Athelstan was the first king of all the English and grandson of Alfred the Great. He reigned between 925 and 939 and was a distinguished and courageous soldier who pushed the boundaries of the kingdom further than anyone had done before.
In the year 926 A.D., the legendary Grand Assembly at York, was said to have been held by King Athelstan’s half brother Prince Edwin, wherein the great traditions of symbolic and operative masonry were constituted, revived, or organized, and a new code of laws for the governing of the Craft instituted.
Under Athelstan, law codes strengthened royal control over his large kingdom. Currency was regulated to control silver’s weight and to penalise fraudsters. Buying and selling was largely confined to the burghs, encouraging town life. Areas of settlement were consolidated into shires.
Athelstan died in 939 at the height of his power, and was buried in Malmesbury Abbey.

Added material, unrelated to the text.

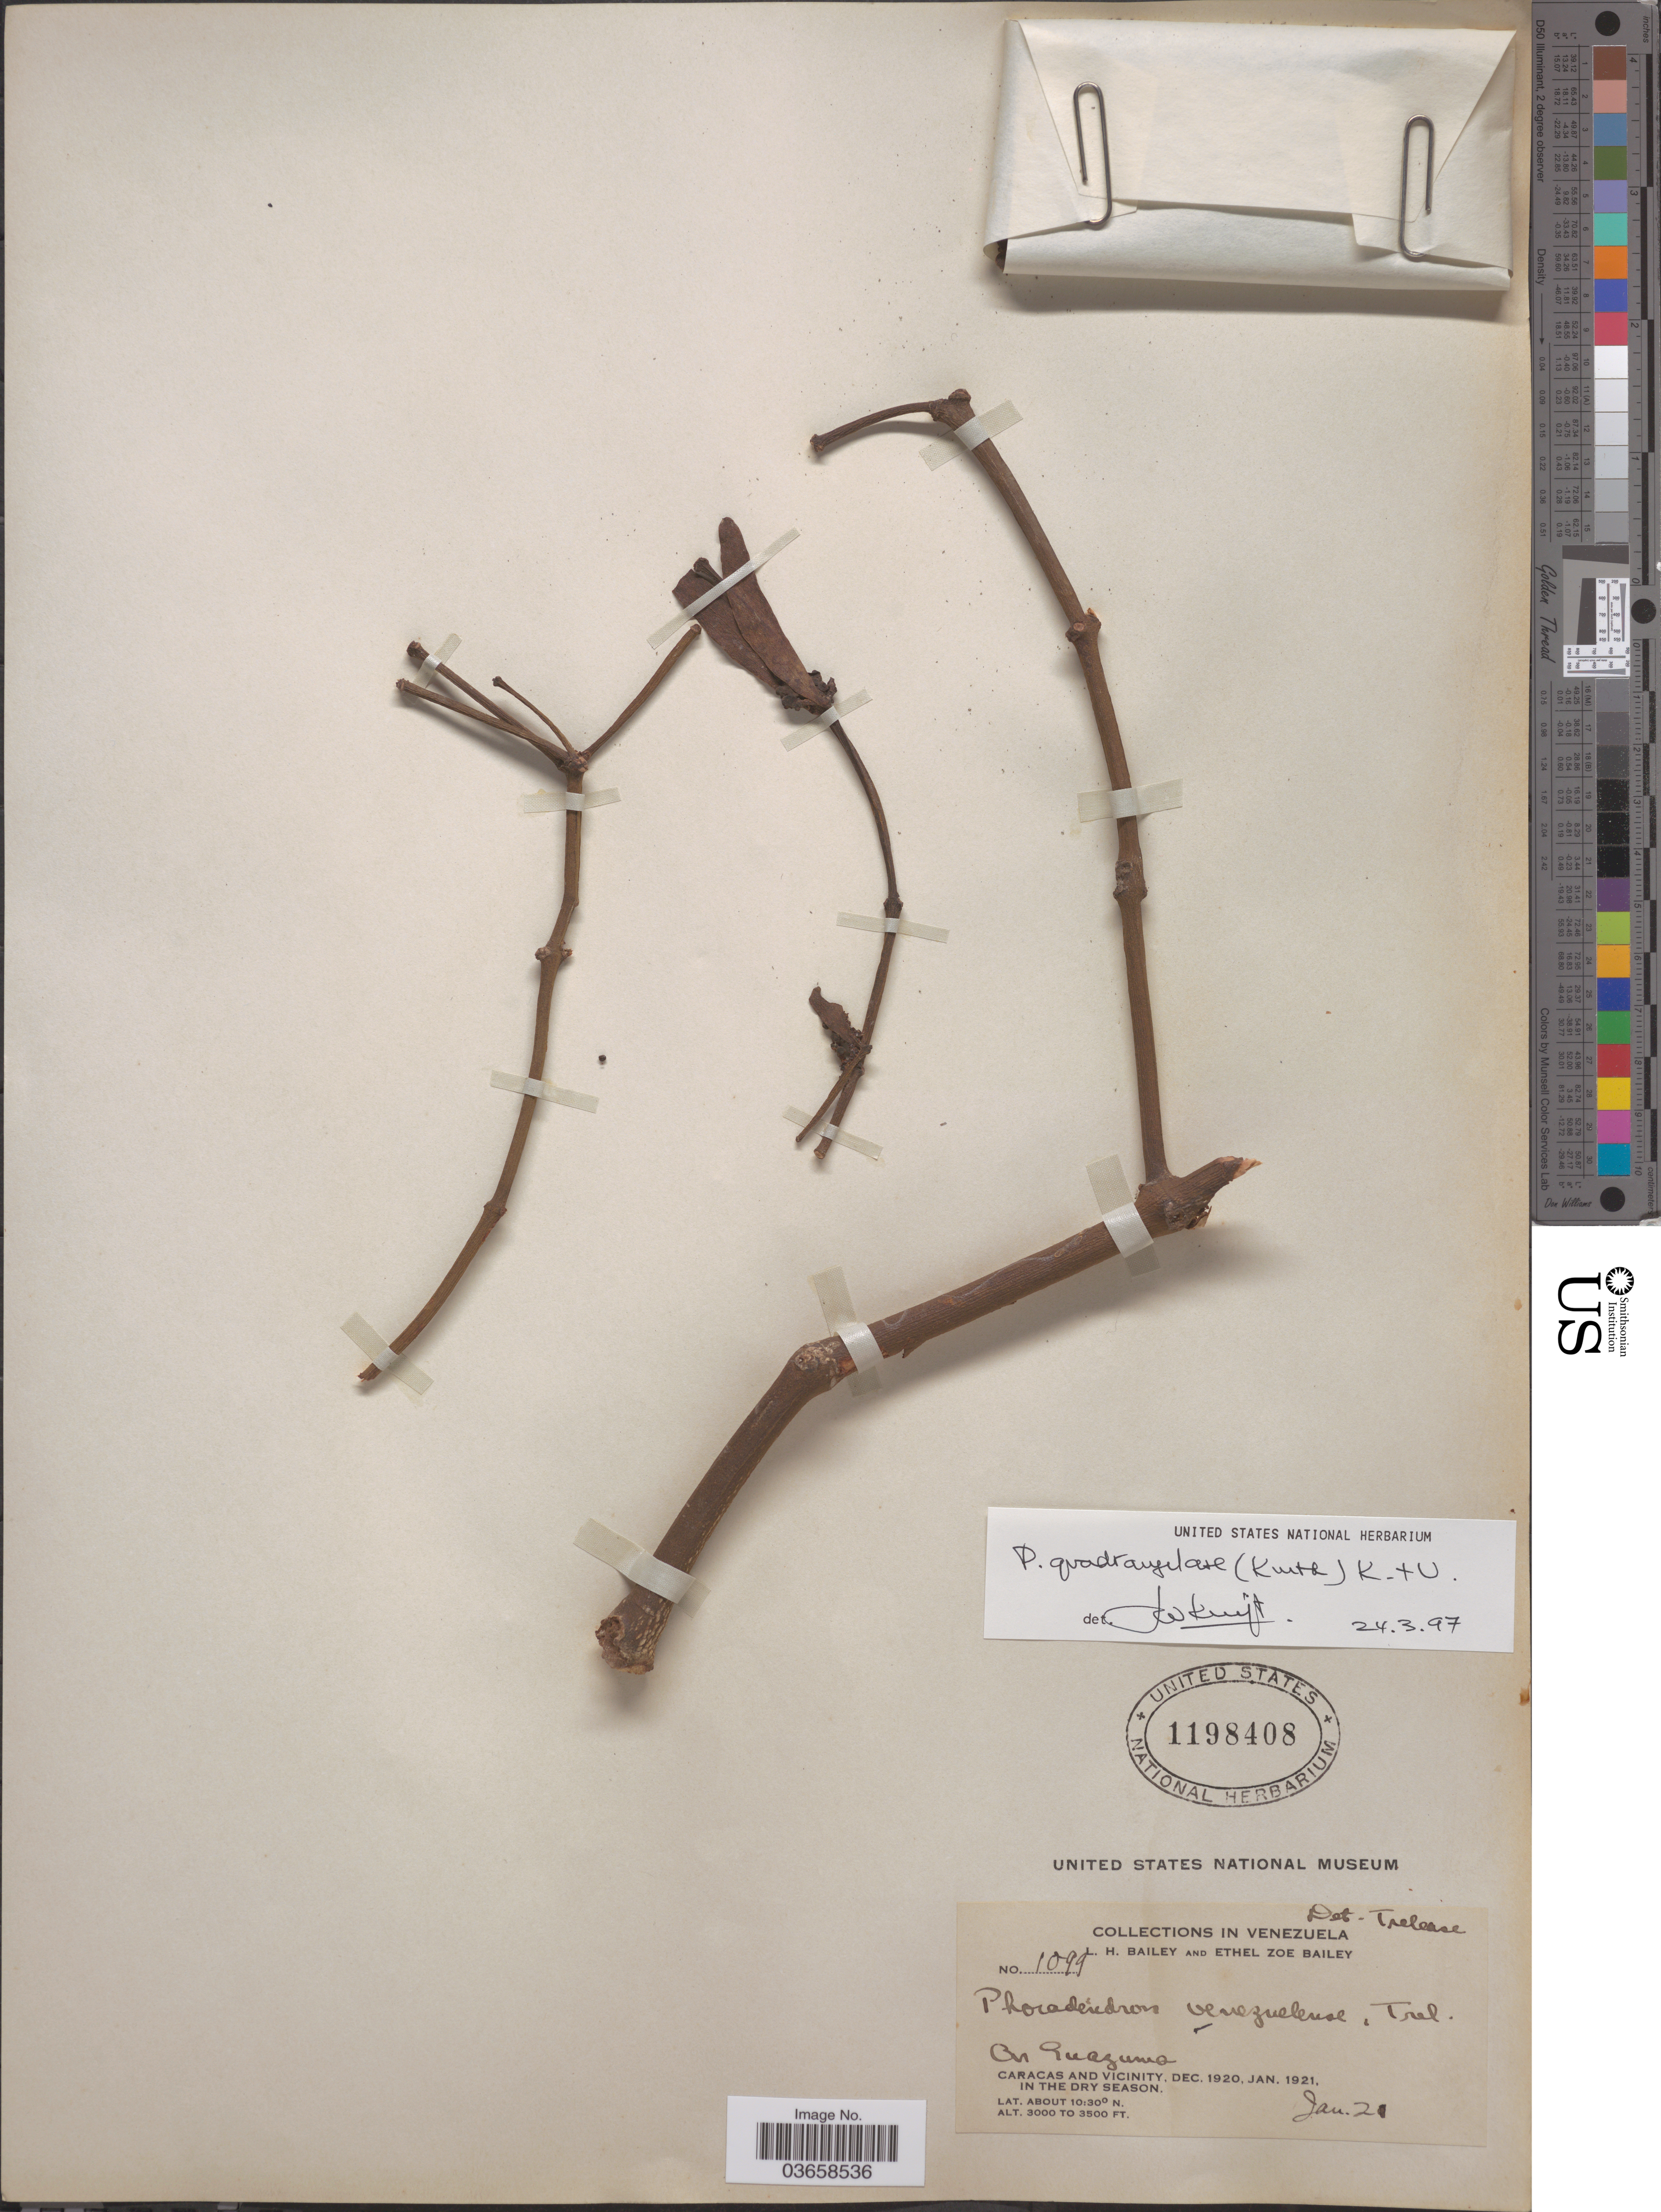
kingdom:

He had been an ardent supporter and endower of the Abbey, and it is fitting that he should be buried there, although in subsequent years the body was removed and only a 14th century tomb remains.
Athelstan was known to be a great supporter of the Craft known as masonry and this is well documented in the Regius Manuscript (or Halliwell manuscript) of 1390, the Cooke MS of 1450 and the Lansdowne Manuscript, dated 1590 to name but a few.